Six-thirty on a Saturday evening in July and the St. Vincent De Paul’s on Calvert Street is closed. A sign says
PLEASE NO DONATIONS AFTER HOURS,
but someone’s already left an old computer in the seat of a baby stroller, a microwave with no door, a box of waterlogged encyclopedias, a set of Santa salt and pepper shakers, a steering wheel, a tacklebox, and a cabinet that looks like somebody shot the back out with a pellet gun. He sets the clothes in a heap on the sidewalk next to the stroller and hurries away.

  

Another of Ellen’s ideas that they’d both believed in for a while was expanding the garden and selling their tomatoes right out of the driveway. He’d even found a good cache of lumber in the basement of one of their houses and hauled it over in the truck. He was going to build a small stand; Ellen wanted it to look like a puppet theater. The old lady upstairs was going to tend the counter on weekdays, when they were both away working. And there won’t be any problems, Ellen said, because she’ll figure out what to charge by the dip of the scale.

  

When she didn’t come down in the morning and then again in the afternoon, he called the fire department and said, Something’s happened to my tenant.
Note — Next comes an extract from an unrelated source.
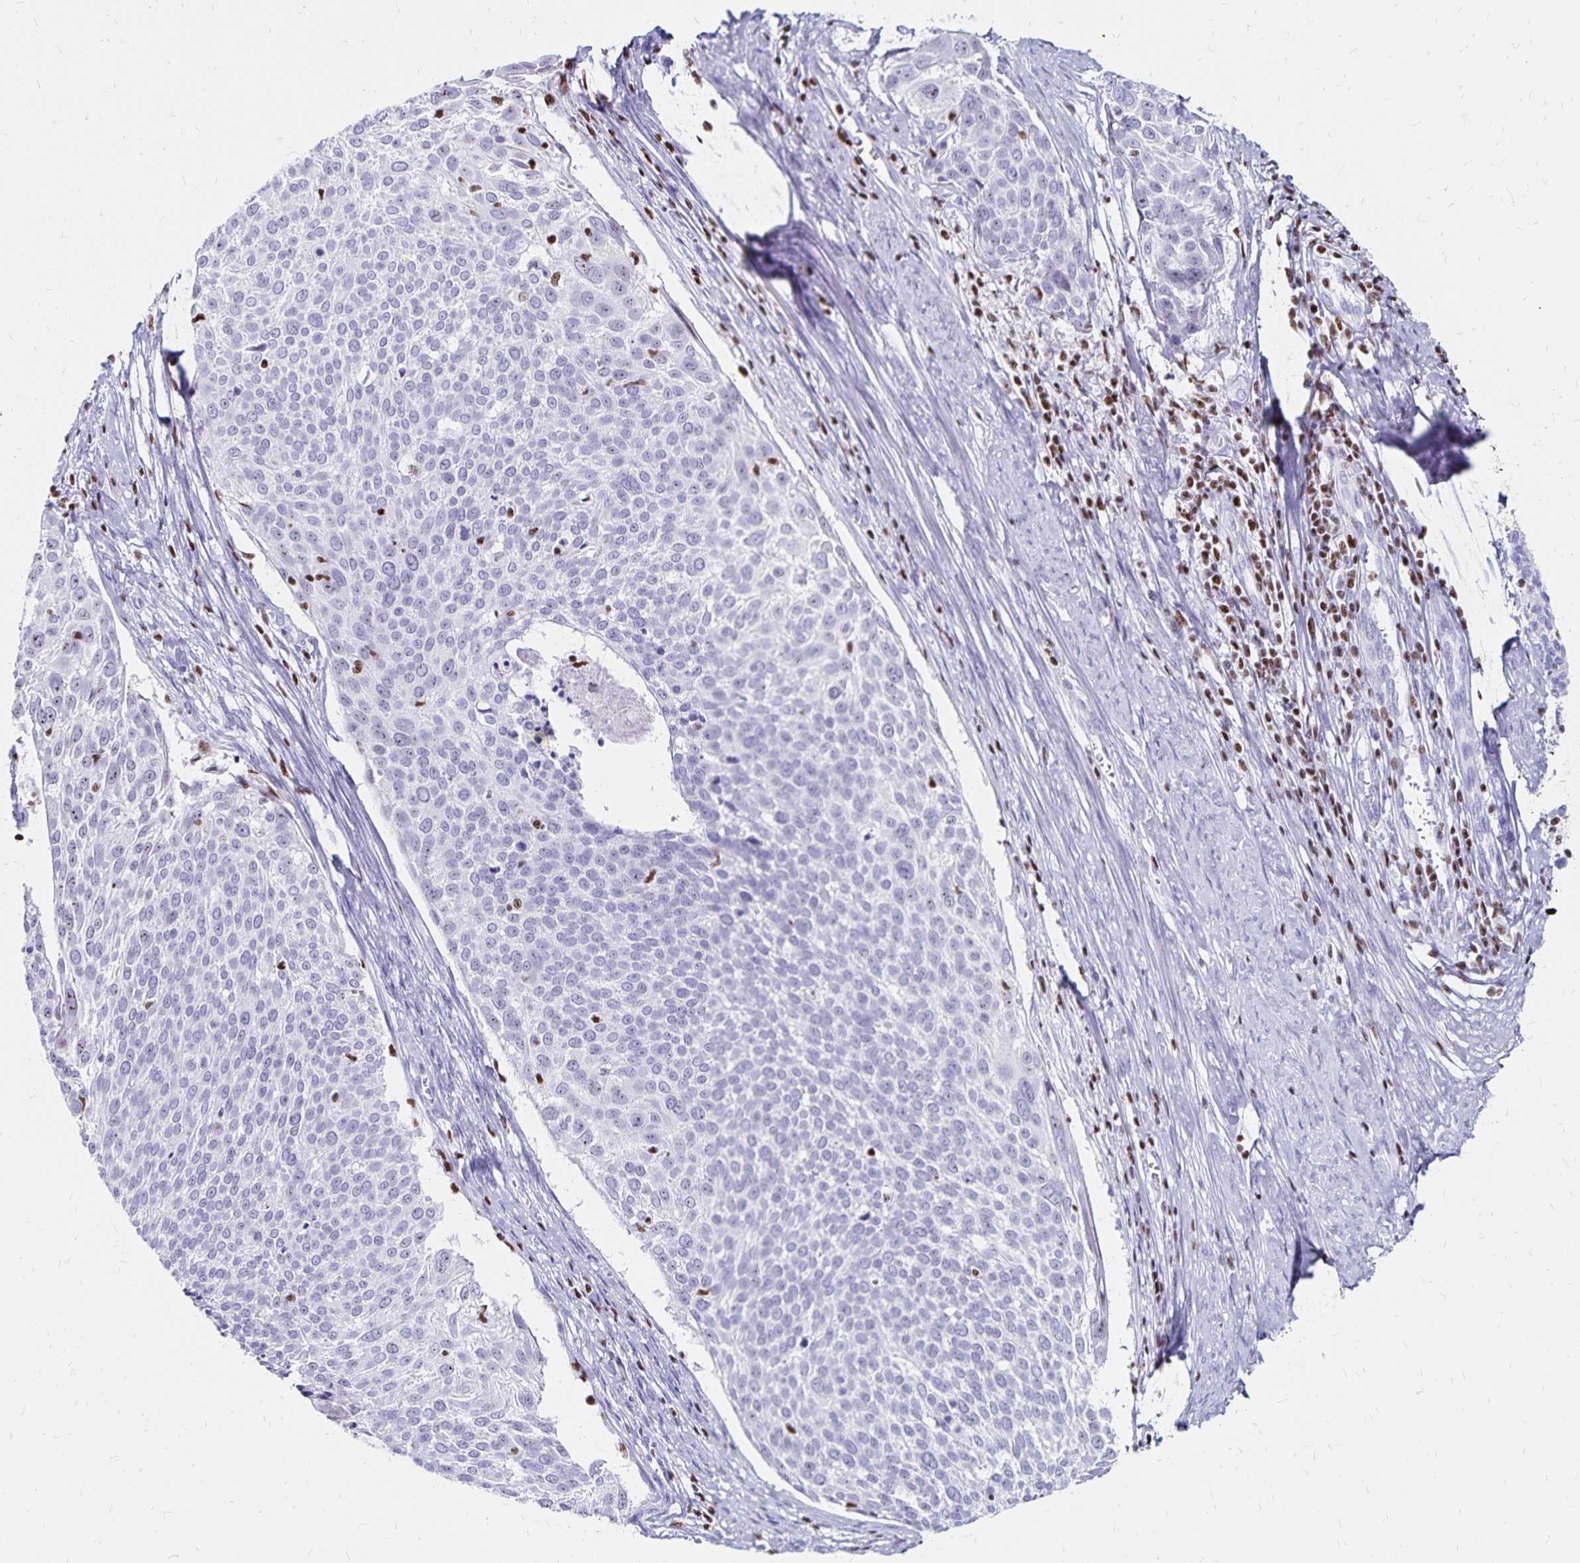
{"staining": {"intensity": "negative", "quantity": "none", "location": "none"}, "tissue": "cervical cancer", "cell_type": "Tumor cells", "image_type": "cancer", "snomed": [{"axis": "morphology", "description": "Squamous cell carcinoma, NOS"}, {"axis": "topography", "description": "Cervix"}], "caption": "Immunohistochemistry (IHC) photomicrograph of human cervical cancer (squamous cell carcinoma) stained for a protein (brown), which demonstrates no expression in tumor cells.", "gene": "IKZF1", "patient": {"sex": "female", "age": 39}}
She lives upstairs. I’m at 817 Strossen. When the two paramedics moved slowly, but absolutely, up the walk with their shoulder bags and cases and defibrillator, he handed one of them the spare key. An hour and a half later, as he stood on the lawn with the neighbors, the quiet lights of the ambulance, the two police cars, the fire truck, streaking across the windows—much more commotion than she ever made in life—they brought her down. The paramedic, the one with the sandy hair and different-color mustache, the one he’d handed the key to, stopped to talk to him. The paramedic might have asked, If you thought something wasn’t right up there, why didn’t you go up there and check on her? But of course he was trained not to get involved in anything personal, and God knew, he’d seen a hell of a lot stranger things on calls. For now the paramedic needed only her full name and next of kin.

“Husband deceased?”

“Yes.”

“Children?”

“Not that I’m aware of.”

“So no grandchildren, cousins, sisters, anything like that? Anyone else?”

“Not to my knowledge.”

  

Sunday early morning he wakes to shrieking, and he isn’t surprised that it’s himself, that the hollering and carrying on is coming from his own throat. Rain pecks at the window one tap at a time, as if someone out there is trying to get his attention. He’s at the bottom of the bed, in a gnarled wrestle of sheets and blanket. A place he used to find himself after long dreams when he was a kid, dreams he never remembered. But now he remembers the moment before waking, and it’s a vision that sweeps his old fatigue away, even as he continues to scream at the walls of his own room: himself, kneeling on the sidewalk in the rain, weeping over those clothes.